### Your goal
Scan the entries below and count the lines holding the string "could". Supply only the number.

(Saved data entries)
◇ ◇ ◇
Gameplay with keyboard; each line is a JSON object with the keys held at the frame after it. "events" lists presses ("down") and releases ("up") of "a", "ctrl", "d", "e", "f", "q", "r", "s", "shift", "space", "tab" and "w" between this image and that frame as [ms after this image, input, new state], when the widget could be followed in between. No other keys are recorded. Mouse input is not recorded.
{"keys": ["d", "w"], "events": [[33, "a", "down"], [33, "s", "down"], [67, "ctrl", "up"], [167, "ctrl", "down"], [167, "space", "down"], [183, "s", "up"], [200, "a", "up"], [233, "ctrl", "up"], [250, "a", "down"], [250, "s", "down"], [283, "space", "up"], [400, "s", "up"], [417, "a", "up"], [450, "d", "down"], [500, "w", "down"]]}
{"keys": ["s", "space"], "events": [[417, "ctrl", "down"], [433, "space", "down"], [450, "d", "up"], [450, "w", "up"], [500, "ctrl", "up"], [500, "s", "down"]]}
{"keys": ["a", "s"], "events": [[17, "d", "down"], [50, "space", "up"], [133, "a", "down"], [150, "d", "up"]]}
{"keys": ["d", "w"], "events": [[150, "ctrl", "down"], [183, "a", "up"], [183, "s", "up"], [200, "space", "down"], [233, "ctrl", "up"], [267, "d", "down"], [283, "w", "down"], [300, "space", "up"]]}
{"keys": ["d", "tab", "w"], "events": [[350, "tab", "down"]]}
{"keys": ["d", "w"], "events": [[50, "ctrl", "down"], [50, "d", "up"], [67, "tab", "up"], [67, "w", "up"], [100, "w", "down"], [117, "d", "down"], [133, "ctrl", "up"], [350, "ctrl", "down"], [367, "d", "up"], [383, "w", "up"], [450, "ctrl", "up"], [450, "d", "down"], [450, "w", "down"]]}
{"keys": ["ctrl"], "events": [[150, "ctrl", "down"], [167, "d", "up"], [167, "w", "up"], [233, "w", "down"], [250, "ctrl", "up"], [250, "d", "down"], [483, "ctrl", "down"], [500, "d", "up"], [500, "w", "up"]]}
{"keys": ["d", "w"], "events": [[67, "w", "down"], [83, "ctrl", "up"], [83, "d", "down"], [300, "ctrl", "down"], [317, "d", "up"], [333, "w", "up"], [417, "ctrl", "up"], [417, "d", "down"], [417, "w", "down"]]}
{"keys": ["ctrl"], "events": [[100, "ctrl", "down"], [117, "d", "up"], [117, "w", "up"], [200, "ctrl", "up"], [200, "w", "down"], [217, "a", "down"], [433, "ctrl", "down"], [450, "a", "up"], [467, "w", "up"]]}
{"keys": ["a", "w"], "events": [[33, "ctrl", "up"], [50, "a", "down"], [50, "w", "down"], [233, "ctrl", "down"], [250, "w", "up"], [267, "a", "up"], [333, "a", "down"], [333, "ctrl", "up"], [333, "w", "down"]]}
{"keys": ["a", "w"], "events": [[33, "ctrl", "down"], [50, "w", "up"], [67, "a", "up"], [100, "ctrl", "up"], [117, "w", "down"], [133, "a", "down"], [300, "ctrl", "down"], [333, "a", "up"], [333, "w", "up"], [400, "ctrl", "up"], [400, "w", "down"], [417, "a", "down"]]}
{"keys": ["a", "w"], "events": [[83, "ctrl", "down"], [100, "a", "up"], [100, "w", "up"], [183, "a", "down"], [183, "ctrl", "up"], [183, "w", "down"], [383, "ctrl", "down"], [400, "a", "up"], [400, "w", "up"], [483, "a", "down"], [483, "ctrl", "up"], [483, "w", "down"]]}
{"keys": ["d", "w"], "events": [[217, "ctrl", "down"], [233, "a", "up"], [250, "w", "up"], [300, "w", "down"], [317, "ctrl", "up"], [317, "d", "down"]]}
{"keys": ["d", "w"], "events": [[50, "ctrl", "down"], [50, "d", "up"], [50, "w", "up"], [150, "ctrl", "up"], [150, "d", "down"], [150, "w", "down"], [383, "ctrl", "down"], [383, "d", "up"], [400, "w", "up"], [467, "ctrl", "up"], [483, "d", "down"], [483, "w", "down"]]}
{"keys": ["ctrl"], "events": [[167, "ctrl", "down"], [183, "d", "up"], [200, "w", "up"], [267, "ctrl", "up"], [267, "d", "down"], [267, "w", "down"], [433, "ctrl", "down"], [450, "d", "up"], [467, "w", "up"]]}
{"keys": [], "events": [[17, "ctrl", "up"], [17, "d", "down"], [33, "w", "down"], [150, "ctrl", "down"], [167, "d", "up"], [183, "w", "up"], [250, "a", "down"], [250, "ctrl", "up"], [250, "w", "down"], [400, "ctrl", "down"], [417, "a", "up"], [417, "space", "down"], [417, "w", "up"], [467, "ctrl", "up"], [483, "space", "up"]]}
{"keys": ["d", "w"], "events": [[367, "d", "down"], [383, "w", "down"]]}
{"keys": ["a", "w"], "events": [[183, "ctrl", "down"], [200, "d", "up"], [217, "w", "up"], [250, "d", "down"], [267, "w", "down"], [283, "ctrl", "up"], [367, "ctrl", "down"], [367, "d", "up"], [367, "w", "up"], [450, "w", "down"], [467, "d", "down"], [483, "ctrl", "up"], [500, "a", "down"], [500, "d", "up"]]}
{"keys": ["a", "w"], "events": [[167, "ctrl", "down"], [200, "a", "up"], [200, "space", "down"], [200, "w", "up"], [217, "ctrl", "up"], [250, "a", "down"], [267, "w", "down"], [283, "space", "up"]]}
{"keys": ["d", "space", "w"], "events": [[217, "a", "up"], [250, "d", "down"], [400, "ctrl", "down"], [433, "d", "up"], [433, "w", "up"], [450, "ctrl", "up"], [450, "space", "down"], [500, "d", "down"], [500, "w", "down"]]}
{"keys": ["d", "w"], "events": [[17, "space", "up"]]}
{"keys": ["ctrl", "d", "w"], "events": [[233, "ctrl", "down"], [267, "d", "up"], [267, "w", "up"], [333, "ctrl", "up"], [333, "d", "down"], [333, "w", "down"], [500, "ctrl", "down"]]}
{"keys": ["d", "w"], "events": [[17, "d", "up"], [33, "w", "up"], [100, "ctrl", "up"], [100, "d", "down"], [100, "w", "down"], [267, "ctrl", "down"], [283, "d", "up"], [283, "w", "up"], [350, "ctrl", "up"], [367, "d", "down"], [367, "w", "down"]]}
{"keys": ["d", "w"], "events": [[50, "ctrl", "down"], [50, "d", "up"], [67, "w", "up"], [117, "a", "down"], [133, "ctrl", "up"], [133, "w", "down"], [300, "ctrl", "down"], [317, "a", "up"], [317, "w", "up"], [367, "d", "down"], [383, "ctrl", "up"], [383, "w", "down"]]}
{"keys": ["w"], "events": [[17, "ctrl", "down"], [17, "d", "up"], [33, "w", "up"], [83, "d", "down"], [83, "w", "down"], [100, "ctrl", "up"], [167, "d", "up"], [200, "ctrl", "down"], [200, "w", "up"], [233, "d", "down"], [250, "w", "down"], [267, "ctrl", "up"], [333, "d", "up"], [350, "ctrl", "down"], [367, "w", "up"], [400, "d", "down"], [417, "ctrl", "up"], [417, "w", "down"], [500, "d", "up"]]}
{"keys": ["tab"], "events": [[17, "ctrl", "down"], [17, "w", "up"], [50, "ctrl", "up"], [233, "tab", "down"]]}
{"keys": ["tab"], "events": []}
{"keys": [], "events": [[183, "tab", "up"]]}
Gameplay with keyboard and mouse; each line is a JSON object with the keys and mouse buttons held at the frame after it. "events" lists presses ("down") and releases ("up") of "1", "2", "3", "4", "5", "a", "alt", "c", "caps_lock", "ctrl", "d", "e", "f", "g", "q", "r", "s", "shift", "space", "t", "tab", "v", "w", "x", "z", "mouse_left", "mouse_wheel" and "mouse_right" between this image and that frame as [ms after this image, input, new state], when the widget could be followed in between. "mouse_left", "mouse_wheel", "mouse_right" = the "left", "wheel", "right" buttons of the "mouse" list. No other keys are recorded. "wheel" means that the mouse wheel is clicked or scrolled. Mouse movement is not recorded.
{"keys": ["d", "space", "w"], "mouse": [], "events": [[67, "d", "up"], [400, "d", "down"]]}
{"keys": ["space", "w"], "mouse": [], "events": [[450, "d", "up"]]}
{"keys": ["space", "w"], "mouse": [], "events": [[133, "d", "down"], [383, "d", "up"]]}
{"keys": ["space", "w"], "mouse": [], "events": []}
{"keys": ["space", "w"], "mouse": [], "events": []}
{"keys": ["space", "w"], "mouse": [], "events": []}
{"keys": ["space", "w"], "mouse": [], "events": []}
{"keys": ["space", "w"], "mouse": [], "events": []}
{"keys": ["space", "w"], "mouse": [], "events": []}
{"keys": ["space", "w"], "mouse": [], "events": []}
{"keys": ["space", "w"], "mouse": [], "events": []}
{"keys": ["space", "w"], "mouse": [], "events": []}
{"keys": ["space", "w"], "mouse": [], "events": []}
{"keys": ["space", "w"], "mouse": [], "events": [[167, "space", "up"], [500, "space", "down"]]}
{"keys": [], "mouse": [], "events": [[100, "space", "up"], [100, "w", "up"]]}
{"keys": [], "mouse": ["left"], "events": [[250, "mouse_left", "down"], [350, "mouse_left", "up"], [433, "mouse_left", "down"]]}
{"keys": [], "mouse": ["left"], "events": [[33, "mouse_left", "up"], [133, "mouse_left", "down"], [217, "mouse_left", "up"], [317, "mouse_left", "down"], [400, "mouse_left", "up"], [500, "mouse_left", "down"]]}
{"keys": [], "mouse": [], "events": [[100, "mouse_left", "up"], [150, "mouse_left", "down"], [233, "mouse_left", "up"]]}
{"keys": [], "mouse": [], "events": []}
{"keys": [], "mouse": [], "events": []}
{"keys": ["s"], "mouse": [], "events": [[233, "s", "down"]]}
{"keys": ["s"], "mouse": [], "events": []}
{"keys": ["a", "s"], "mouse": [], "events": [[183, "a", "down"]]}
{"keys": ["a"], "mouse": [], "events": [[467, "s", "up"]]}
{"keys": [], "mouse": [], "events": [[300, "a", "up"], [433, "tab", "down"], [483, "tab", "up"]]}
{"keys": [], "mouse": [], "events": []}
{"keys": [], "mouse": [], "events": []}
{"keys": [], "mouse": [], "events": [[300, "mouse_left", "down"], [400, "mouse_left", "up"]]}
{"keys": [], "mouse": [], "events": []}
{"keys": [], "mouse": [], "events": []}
◇ ◇ ◇
### Your response
2